The study, which was recently awarded one of Cancer Research Wales’ Innovation Grants, will explore the feasibility of providing Rapid Diagnostic Centre services in the mostly rural community of Powys. The team will look at different methods for delivering the diagnostic capabilities, as well as the reduced waiting times, achieved in other Health Board areas, including options such as mobile diagnostic units.
We hope that following the conclusion of their work the team will be able to make recommendations to the NHS, ensuring that rural communities do not miss out on the benefits of Rapid Diagnostic Centres. This would hopefully begin to redress the disparity between South Wales and the rest of the country.
Around half of all cancer patients will initially visit their GP with vague cancer symptoms, such as unexplained weight loss or fatigue. It is vital therefore that GPs can recognise these symptoms and understand when and where to refer patients of concern.

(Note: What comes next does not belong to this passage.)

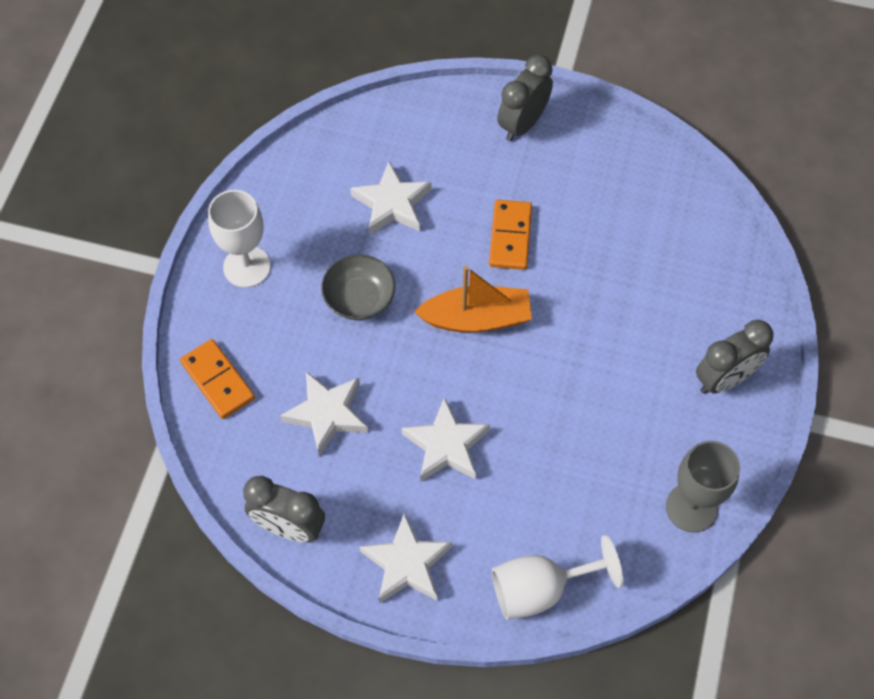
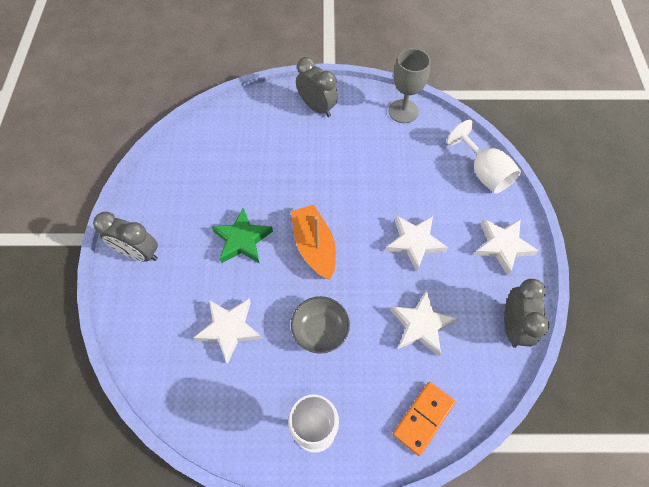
camera: 105 degrees left, 0 degrees up
orange domino [489,200,532,270] -> green star [211,208,273,264]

Cancer Research Wales funded the WICKED study (Wales Interventions and Cancer Knowledge for Early Diagnosis) which surveyed GPs and other primary care staff to investigate their knowledge and experiences.

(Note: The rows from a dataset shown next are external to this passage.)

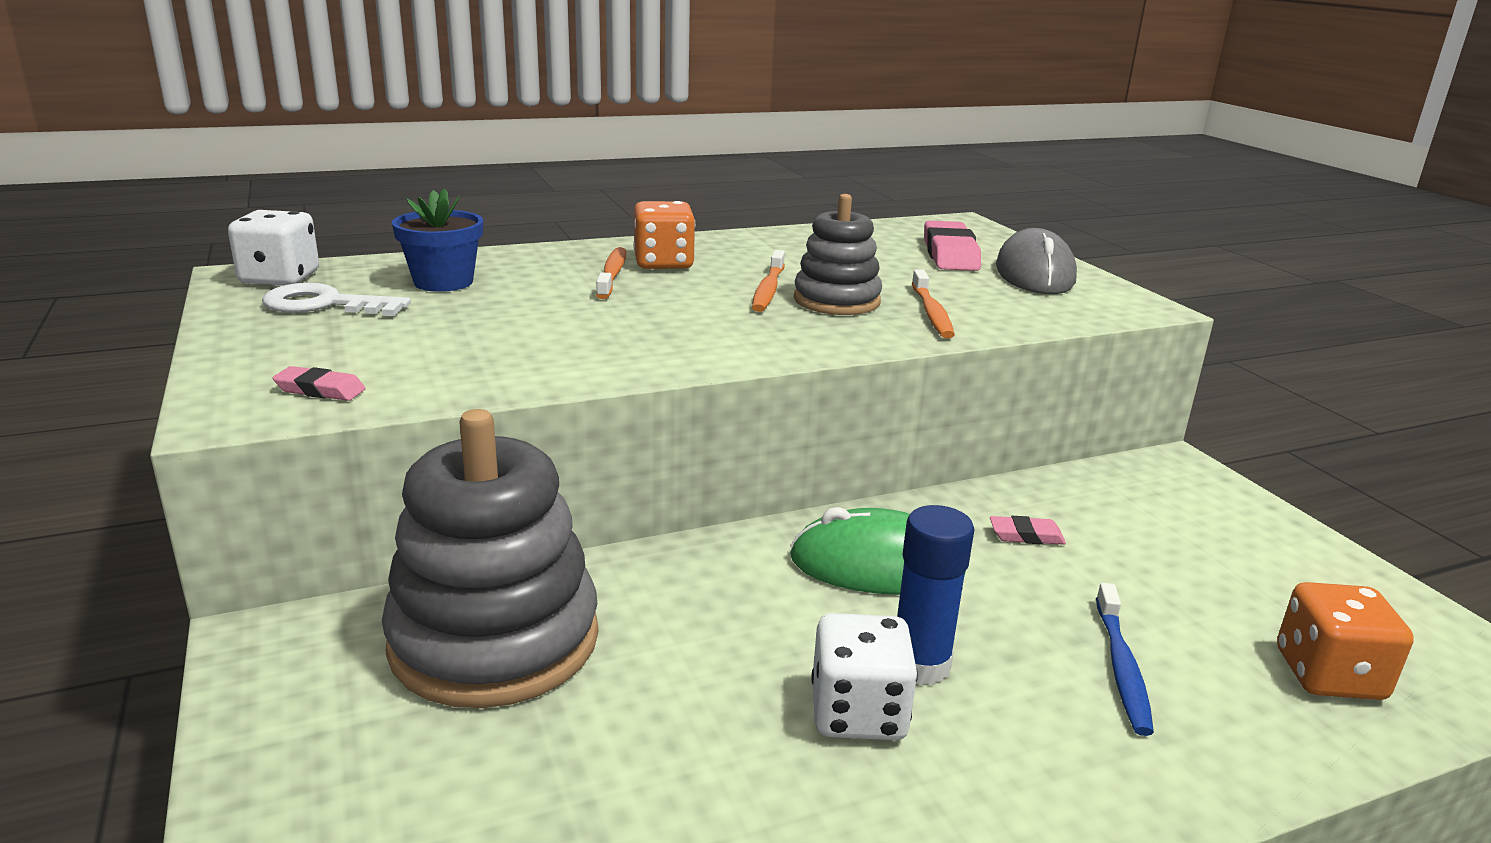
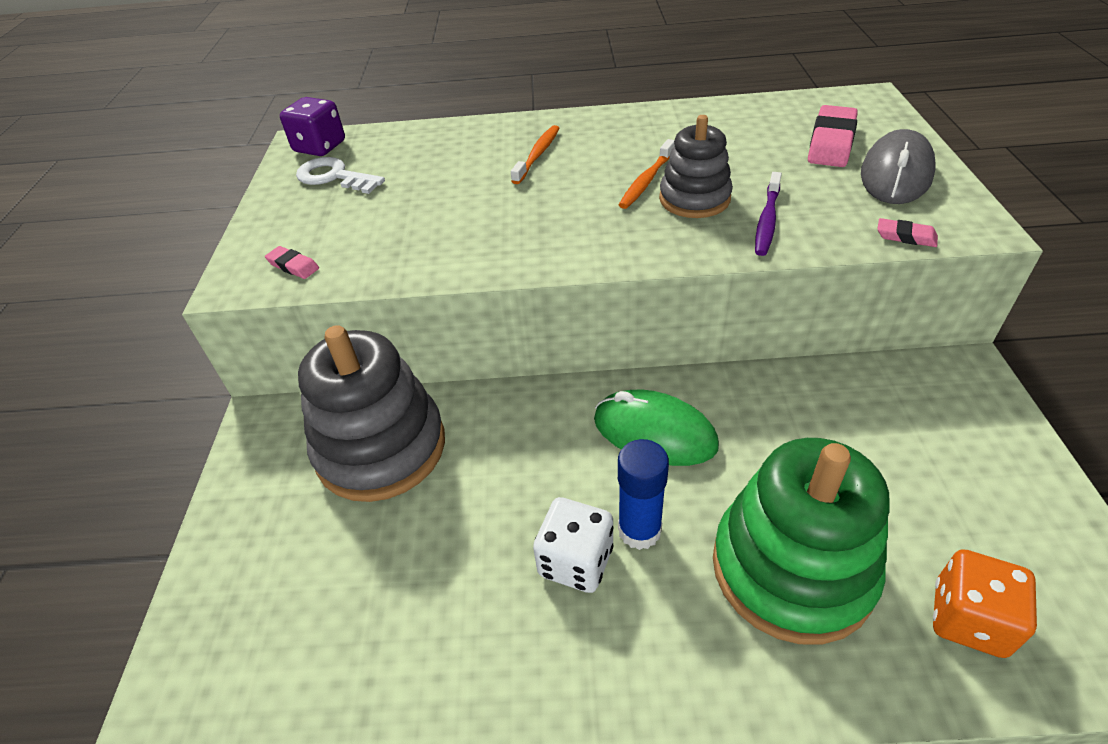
camera: 25 degrees right, 20 degrees up
white dice [228,210,319,285] -> purple dice [280,97,345,156]
blue flower pot [392,188,483,292] -> none
orange dice [633,201,695,269] -> none
orange toothbrush [912,269,955,338] -> purple toothbrush [755,172,782,256]
pink eraser [990,516,1066,545] -> pink eraser moved to [878,218,938,247]
blue toothbrush [1096,583,1154,736] -> green stacking toy [713,438,890,644]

The team found that while most GPs were confident in recognising and dealing with ‘red flag’ cancer symptoms, this was often not the case for vague symptoms. There is evidence that the national guidelines for cancer referrals are not applied equally across Wales, with some GP’s preferring to use their own judgement.
The WICKED study demonstrated that for cancer primary care is something of a postcode lottery, where patients’ experiences will differ depending on which GP practice they attend.
Building on the WICKED study findings, the team – based in Bangor University – put together a workshop named ThinkCancer. This workshop comprised 3 parts:
First, training for GPs on the use of the cancer referral guidelines and recognising vague symptoms; Second, training for other GP practice staff to improve awareness of cancer symptoms; And third, setting up safety netting processes to ensure patients don’t miss out on the care they need.
The overall aim of the workshop is to improve the primary care experience for cancer patients closing this cancer care gap across Wales. This should prevent the current disparity between different primary care practices and ensure all Welsh patients can access high quality care.